Откуда-то нашлись такие даже субъекты, которые стали уверять, будто хорошо знают и меня самого, и моего отца, и моих братьев, которых, кстати сказать, у меня никогда не было. Явился вскоре самовар с чаем и французскими булками и бутылка спирта. От водки я, однако, наотрез отказался, подозревая тут какую-нибудь ловушку. Вдруг возле меня очутился разостланный коврик, и несколько человек уселись играть в карты. То же самое началось и в другом и в третьем месте, здесь в штос, там в стуколку, в марьяж, преферанс, кончину. Предложили и мне поставить карточку, и, как я ни упирался, говоря, что и играть совсем не умею, и не люблю, и денег у меня при себе нет, — ничто не помогло. Одни подскочили ко мне с предложениями дать взаймы сколько угодно, другие уверяли, что в игре нет ничего не только мошеннического, но даже и трудного, что стоит моей карте упасть налево — и я выигрываю, и что нужен, следовательно, один только фарт. Кончилось тем, что я взял-таки взаймы десять рублей, и у меня отобрали их в какие-нибудь десять минут, прямо сказать, наверняка. Я не был еще в то время страстным игроком и потому продолжать игру не согласился, а, напившись чаю, крепко заснул. Вдруг посреди ночи страшная боль в ногах заставила меня пробудиться, и я с громким криком вскочил с места. Кругом была мертвая тишина; арестанты, укутавшись с головами в халаты и шубы, лежали на нарах.
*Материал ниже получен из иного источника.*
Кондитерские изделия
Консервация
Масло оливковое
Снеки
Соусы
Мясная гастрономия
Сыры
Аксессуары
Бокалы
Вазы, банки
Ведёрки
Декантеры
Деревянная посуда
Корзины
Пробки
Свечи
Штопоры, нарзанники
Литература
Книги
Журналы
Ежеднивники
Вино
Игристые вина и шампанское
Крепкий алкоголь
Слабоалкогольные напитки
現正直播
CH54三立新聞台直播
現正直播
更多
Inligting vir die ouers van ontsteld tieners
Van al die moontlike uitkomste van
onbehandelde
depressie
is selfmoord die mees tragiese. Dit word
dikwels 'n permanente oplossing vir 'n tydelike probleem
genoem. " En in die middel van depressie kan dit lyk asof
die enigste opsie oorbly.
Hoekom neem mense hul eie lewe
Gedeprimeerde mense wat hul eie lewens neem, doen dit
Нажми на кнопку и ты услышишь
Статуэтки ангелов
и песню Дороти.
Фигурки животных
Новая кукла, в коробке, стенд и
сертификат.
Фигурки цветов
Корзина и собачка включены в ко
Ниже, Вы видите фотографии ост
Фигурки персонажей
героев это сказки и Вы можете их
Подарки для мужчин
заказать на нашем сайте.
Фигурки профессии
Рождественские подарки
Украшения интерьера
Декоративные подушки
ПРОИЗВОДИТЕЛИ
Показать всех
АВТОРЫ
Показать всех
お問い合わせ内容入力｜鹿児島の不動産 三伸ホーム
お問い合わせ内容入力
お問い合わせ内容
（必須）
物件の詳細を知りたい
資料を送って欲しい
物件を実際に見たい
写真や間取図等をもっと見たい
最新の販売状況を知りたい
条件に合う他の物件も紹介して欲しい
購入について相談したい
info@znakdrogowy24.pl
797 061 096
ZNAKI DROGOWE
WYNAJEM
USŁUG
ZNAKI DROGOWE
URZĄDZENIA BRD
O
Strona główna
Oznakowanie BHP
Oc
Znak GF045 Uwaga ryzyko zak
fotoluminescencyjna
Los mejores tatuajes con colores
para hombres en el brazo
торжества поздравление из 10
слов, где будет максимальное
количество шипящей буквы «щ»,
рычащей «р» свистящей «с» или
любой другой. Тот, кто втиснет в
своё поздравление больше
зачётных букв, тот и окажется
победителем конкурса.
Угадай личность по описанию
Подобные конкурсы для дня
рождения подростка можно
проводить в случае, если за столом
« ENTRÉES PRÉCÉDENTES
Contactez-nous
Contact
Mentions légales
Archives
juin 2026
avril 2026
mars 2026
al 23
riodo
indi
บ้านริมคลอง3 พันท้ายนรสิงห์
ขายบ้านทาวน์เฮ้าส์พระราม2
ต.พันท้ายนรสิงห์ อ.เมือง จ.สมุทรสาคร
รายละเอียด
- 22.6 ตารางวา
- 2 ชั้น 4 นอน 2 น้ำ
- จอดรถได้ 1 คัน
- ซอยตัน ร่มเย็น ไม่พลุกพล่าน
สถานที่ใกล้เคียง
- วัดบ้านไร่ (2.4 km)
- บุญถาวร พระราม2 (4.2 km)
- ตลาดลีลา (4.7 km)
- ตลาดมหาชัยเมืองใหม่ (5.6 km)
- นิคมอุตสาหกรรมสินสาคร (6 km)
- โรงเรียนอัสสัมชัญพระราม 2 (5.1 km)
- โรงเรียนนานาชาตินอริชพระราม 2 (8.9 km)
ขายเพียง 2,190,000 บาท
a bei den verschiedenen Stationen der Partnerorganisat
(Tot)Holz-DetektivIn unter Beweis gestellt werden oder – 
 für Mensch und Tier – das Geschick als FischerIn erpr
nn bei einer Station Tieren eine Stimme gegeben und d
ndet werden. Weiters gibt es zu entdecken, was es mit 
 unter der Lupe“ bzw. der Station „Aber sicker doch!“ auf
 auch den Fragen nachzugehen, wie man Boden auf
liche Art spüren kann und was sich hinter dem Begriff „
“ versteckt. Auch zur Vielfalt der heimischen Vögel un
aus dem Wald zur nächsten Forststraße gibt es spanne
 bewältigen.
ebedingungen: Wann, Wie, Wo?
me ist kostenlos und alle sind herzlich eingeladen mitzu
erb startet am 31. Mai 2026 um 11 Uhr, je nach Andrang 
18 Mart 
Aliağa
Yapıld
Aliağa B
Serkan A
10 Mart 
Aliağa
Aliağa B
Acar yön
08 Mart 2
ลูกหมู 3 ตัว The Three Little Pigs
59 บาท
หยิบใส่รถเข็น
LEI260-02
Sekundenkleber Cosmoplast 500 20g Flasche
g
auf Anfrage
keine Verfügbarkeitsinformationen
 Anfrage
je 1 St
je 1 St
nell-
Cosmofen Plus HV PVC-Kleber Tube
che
Опомнившись, я стал рассматривать пальцы ног и увидел, что кожа на них сожжена; это мне, как новичку, поставили мушку… Делается это так. Берут кусок бумаги, обмакивают в керосин, сонному обвертывают ею пальцы и поджигают. Когда я с испуга вскочил на ноги, бумажка отлетела. Утром я узнал, чья это была проделка, и решил отплатить насмешнику… Едва он заснул в ближайшую ночь, как я взял носовой платок, разорвал на полоски, намочил в керосине и, привязав полоски нитками к пальцам спящего, зажег. Когда пламя вспыхнуло, он с диким ревом вскочил и начал срывать с ног мнимую бумагу, но оказалось, не так-то легко сделать это. Поутру беднягу отправили в больницу и он пролежал там три месяца, а я сразу отучил арестантов от шуток над собой. Правда, днем собралась сходка, чтобы судить меня, но я подмазал глотку некоторым Иванам и меня оправдали. Так совершилось мое тюремное крещение…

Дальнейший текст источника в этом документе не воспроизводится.